# DIRECTIONS
Please continue the 2015 employment and health and safety law wrap-up below, picking up right after its final sentence rather than with the records.

# DOCUMENT EXTRACT
══════
Changes to the Canterbury Skills Shortage List and e-visas / 2015 wrap-up

Employment & Health & Safety

2015 wrap-up

2015 has been a busy year for the Employment and Health and Safety teams, with the opening of our Auckland office.  We are delighted to finish the year with news that the Employment team has been ranked by Legal 500 with clients describing us as providing “a superior level of service”.

Before we switch on our “out of office” and head to the beach, we thought it would be helpful to wrap up the most important and interesting decisions and developments of 2015 and cast our eyes forward to 2016 which is lining up to be another busy year for the team.

Health and Safety reform

We have been kept very busy this year with seminars and advice on the much anticipated reforms to health and safety law.

The Health and Safety at Work Act 2015 (HSWA) will come into effect on 4 April 2016 and will represent a significant shift in the health and safety landscape in this country.  You will no doubt be aware that the HSWA will increase potential penalties under the Act six fold and place responsibility for health and safety firmly on the shoulders of the most senior officers of organisations.  WorkSafe New Zealand is working on a raft of guidelines and regulations to complement and further implement the provisions of the HSWA and we expect those to be made available in early 2016.  We are expecting a busy first quarter of 2016 for this reason and will keep you closely updated.

The cake case

Probably the most talked about case of 2015 was the Human Rights Review Tribunal’s decision of Hammond v Credit Union where an employee who dropped the “C Bomb” on a leaving cake and circulated photos to friends on Facebook was awarded $98,000.00. This was awarded for her former employer’s breach of her privacy in following a sustained campaign to ensure that she could not be employed in her home town and to secure her dismissal from her current employer.  The compensation awarded was significant and indicated that the HRT would not hold back from making significant awards in the right circumstances.

The Hammond decision was followed swiftly by Singh v Scorpion Liquor (2006) Limited where an employee brought a successful racial discrimination claim in respect of the significant and regular bullying he was subjected to by his employer which culminated in him being hit on the head with a kickboard and punched.  He was awarded $45,000.00 in compensation, although this case has been appealed.

In two Employment Court decisions it was acknowledged that hurt compensation in the Employment Relations Authority and Employment Court had fallen behind where it should be and suggested that an upwards shift in compensatory awards was appropriate.

Our view is that 2016 will see some significant compensatory awards in appropriate circumstances in order to remedy the situation highlighted by the Employment Court.  We are also likely to see more and more cases being taken before the Human Rights Review Tribunal, rather than the employment institutions, given the potential compensation available.

The end of morning tea?

Informally dubbed “The Tea Break Law”, amendments to the Employment Relations Act 2000, which came into force on 6 March 2015, significantly relaxed the rest and meal break provisions of the Act.  The amendments did away with the rigid allocation of rest and meal break entitlements depending on how long an employee had worked and instead allowed an employer and employee to determine when rest and meal breaks would be taken, depending on the nature of the work.

The amendments also aimed to clarify the information an employer is required to provide when proposing to make a decision that could have an adverse effect on the continuity of an employee’s employment. As a result of the amendments, employers can lawfully withhold disclosure of information where that information:

• Contains confidential information about another person and disclosing it would lead to an unwarranted disclosure of the affairs of that person;
• Is subject to a statutory requirement to remain confidential; or
• Where there is a good reason to keep the information confidential.
══════
# SUPPLIED DATA
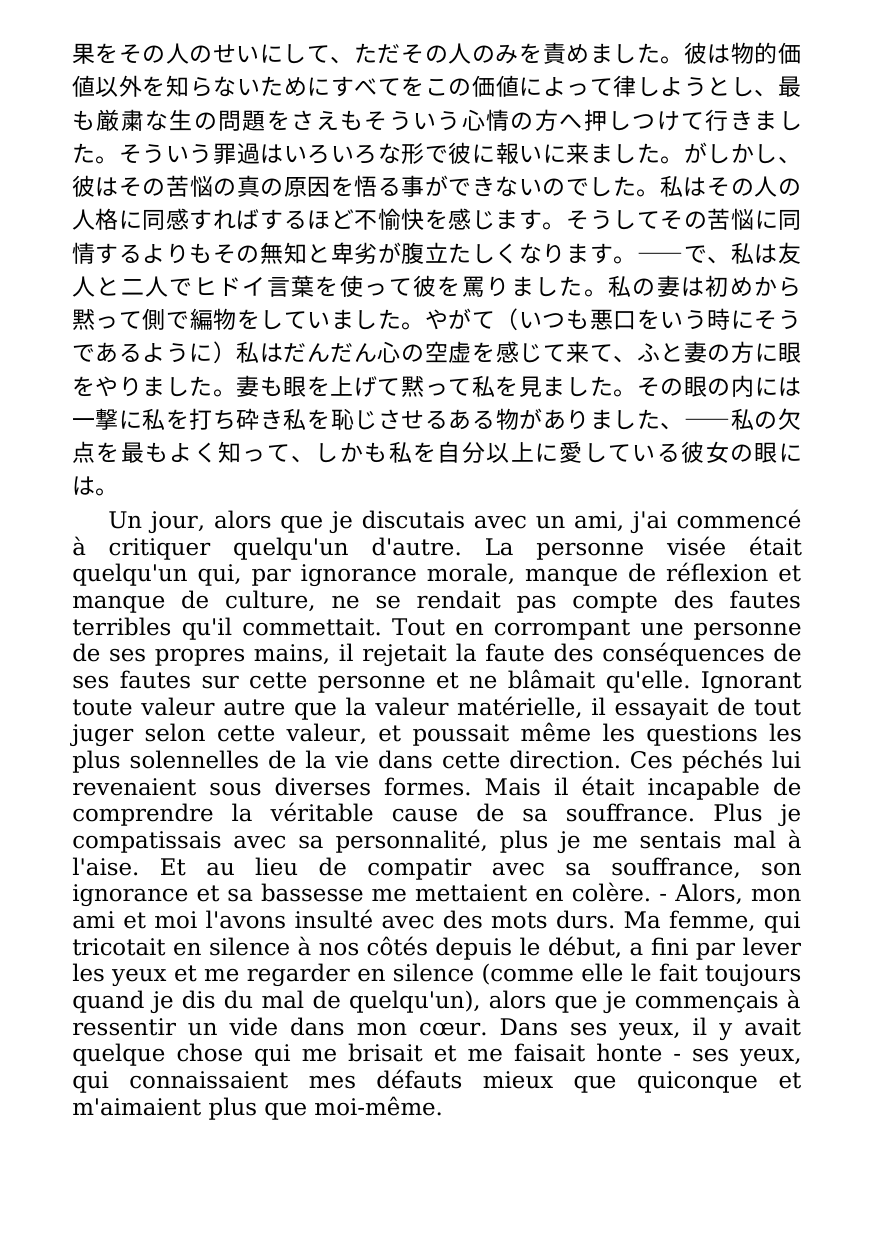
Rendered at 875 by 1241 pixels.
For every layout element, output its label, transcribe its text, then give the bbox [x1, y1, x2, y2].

text 果をその人のせいにして、ただその人のみを責めました。彼は物的価値以外を知らないためにすべてをこの価値によって律しようとし、最も厳粛な生の問題をさえもそういう心情の方へ押しつけて行きました。そういう罪過はいろいろな形で彼に報いに来ました。がしかし、彼はその苦悩の真の原因を悟る事ができないのでした。私はその人の人格に同感すればするほど不愉快を感じます。そうしてその苦悩に同情するよりもその無知と卑劣が腹立たしくなります。――で、私は友人と二人でヒドイ言葉を使って彼を罵りました。私の妻は初めから黙って側で編物をしていました。やがて（いつも悪口をいう時にそうであるように）私はだんだん心の空虚を感じて来て、ふと妻の方に眼をやりました。妻も眼を上げて黙って私を見ました。その眼の内には一撃に私を打ち砕き私を恥じさせるある物がありました、――私の欠点を最もよく知って、しかも私を自分以上に愛している彼女の眼には。 [72, 36, 802, 501]
text Un jour, alors que je discutais avec un ami, j'ai commencé à critiquer quelqu'un d'autre. La personne visée était quelqu'un qui, par ignorance morale, manque de réflexion et manque de culture, ne se rendait pas compte des fautes terribles qu'il commettait. Tout en corrompant une personne de ses propres mains, il rejetait la faute des conséquences de ses fautes sur cette personne et ne blâmait qu'elle. Ignorant toute valeur autre que la valeur matérielle, il essayait de tout juger selon cette valeur, et poussait même les questions les plus solennelles de la vie dans cette direction. Ces péchés lui revenaient sous diverses formes. Mais il était incapable de comprendre la véritable cause de sa souffrance. Plus je compatissais avec sa personnalité, plus je me sentais mal à l'aise. Et au lieu de compatir avec sa souffrance, son ignorance et sa bassesse me mettaient en colère. - Alors, mon ami et moi l'avons insulté avec des mots durs. Ma femme, qui tricotait en silence à nos côtés depuis le début, a fini par lever les yeux et me regarder en silence (comme elle le fait toujours quand je dis du mal de quelqu'un), alors que je commençais à ressentir un vide dans mon cœur. Dans ses yeux, il y avait quelque chose qui me brisait et me faisait honte - ses yeux, qui connaissaient mes défauts mieux que quiconque et m'aimaient plus que moi-même. [72, 507, 802, 1121]
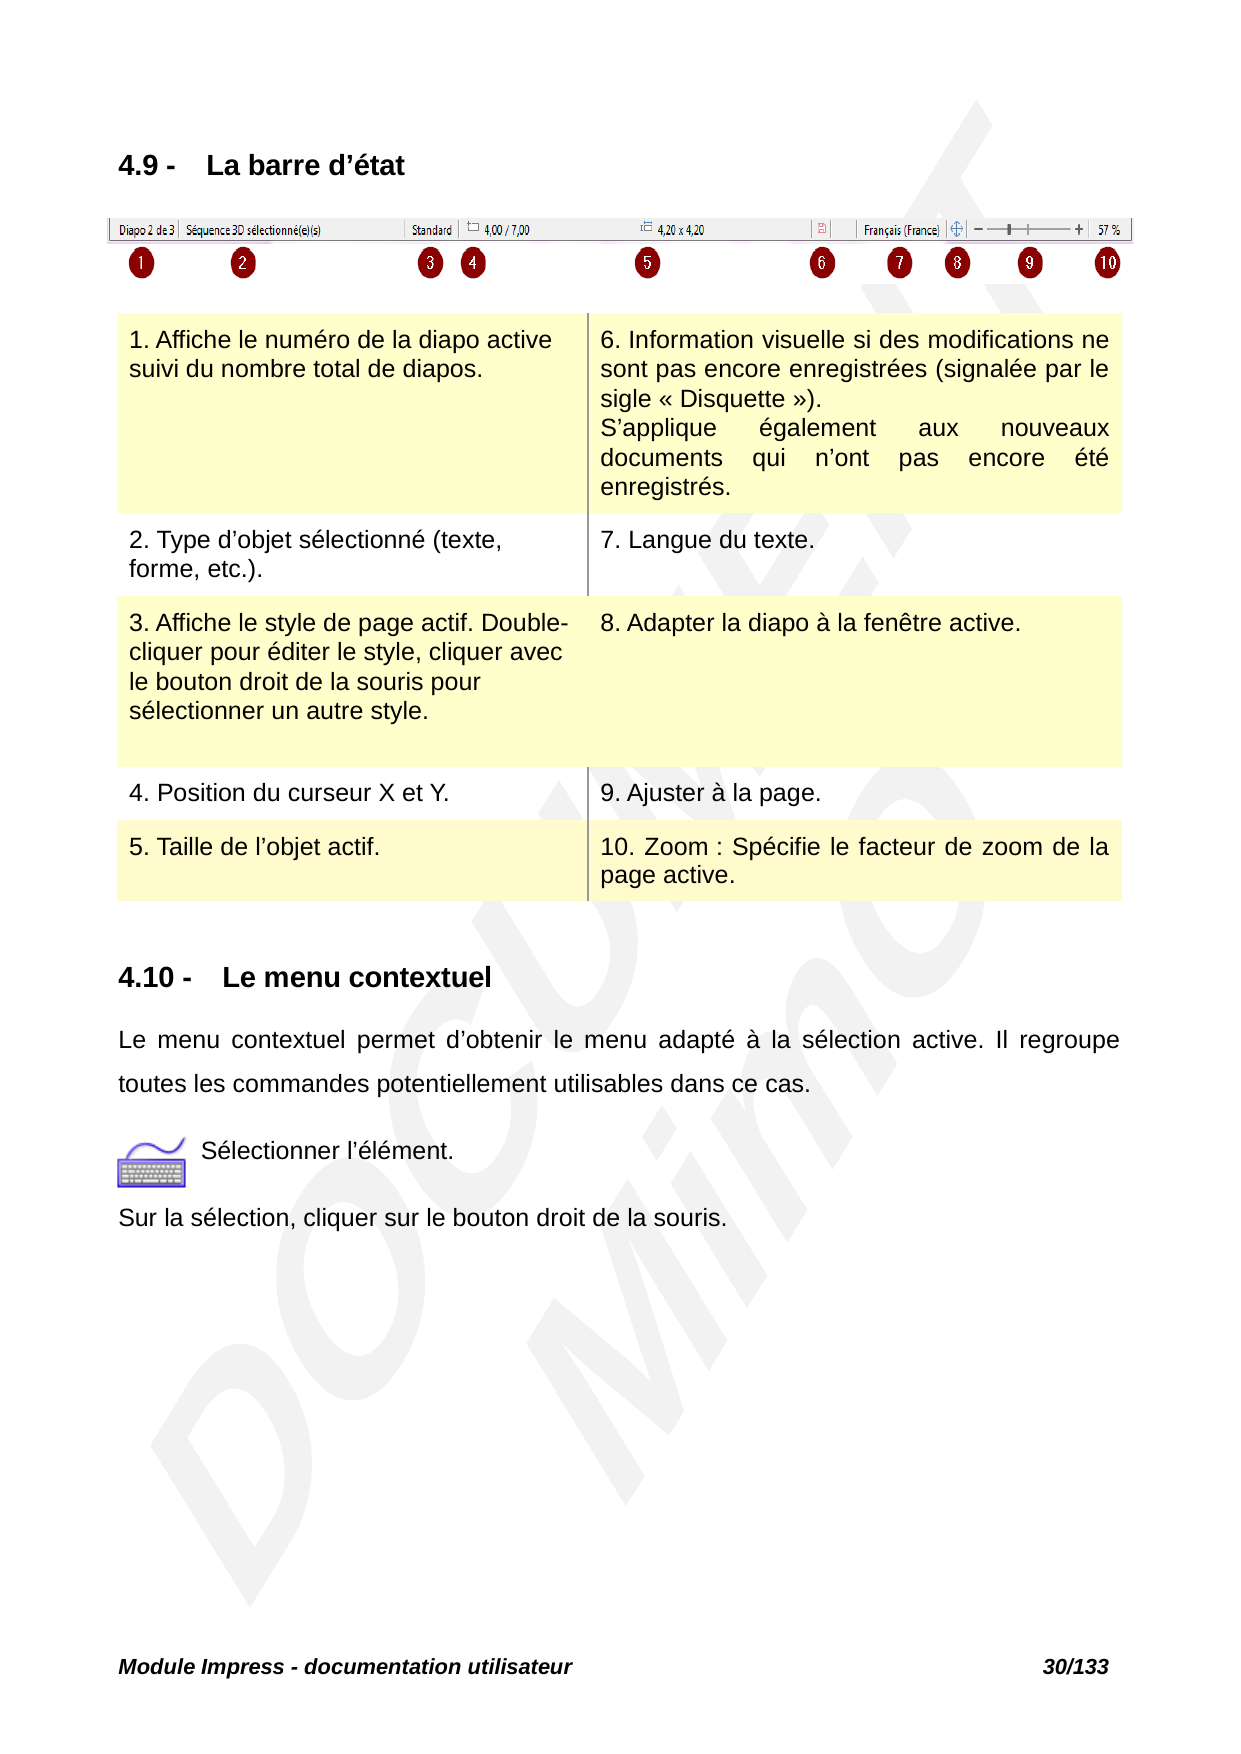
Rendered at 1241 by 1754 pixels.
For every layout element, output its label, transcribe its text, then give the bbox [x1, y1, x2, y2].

subtitle La barre d’état [118, 147, 1122, 181]
table_cell 2. Type d’objet sélectionné (texte, forme, etc.). [117, 513, 587, 596]
text Le menu contextuel permet d’obtenir le menu adapté à la sélection active. Il regroupe toutes les commandes potentiellement utilisables dans ce cas. [118, 1025, 1122, 1098]
text Sur la sélection, cliquer sur le bouton droit de la souris. [118, 1203, 1122, 1232]
table_header 6. Information visuelle si des modifications ne sont pas encore enregistrées (signalée par le sigle « Disquette »). S’applique également aux nouveaux documents qui n’ont pas encore été enregistrés. [589, 313, 1122, 513]
table_cell 5. Taille de l’objet actif. [117, 820, 587, 901]
text Sélectionner l’élément. [189, 1136, 1122, 1165]
table_cell 9. Ajuster à la page. [589, 767, 1122, 819]
picture [113, 1126, 189, 1202]
table_cell 8. Adapter la diapo à la fenêtre active. [588, 596, 1122, 767]
table_cell 3. Affiche le style de page actif. Double-cliquer pour éditer le style, cliquer avec le bouton droit de la souris pour sélectionner un autre style. [117, 596, 588, 767]
table_cell 4. Position du curseur X et Y. [117, 767, 587, 819]
table_cell 7. Langue du texte. [589, 513, 1122, 596]
table_header 1. Affiche le numéro de la diapo active suivi du nombre total de diapos. [117, 313, 587, 513]
subtitle Le menu contextuel [118, 960, 1122, 993]
table_cell 10. Zoom : Spécifie le facteur de zoom de la page active. [589, 820, 1122, 901]
picture [106, 218, 1134, 284]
══════
# IN RESPONSE
New flexible working provisions were introduced which extended the right to request flexible working to all employees andeduced the length of time for an employer to consider a request of flexible working from three to one month.

Collective bargaining provisions were amended in order to introduce flexibility into the collective bargaining framework by removing the 30 day rule and allowing employers to offer new employees whose work is covered by collective agreements, but are not members of the relevant Union, employment on individual terms and conditions of employment.

Protection of vulnerable children

The Vulnerable Children Act 2014 came into force on 1 July 2014 introducing comprehensive measures to protect and improve the wellbeing of vulnerable children in New Zealand.   The Act unites five Chief Executives of Government Departments in developing and implementing a plan to protect children from harm.  Importantly, standard safety checks of workers who work around children are now required and those who provide services in regulated areas are required to adopt child protection policies to address the identification and reporting of child abuse and neglect.  Safety checks are to be conducted for new employees now and from 1 July 2018 for existing employees.

Employment Standards Legislation Bill

The Bill is working its way through Parliament and is currently with the Transport and Industrial Relations Committee for reporting on 12 February 2016.  If passed, the Bill will enhance the protection of employees who are employed under zero hours contracts. We will keep you closely updated.

We would like to take this opportunity to wish you a restful holiday season and happy and healthy 2016.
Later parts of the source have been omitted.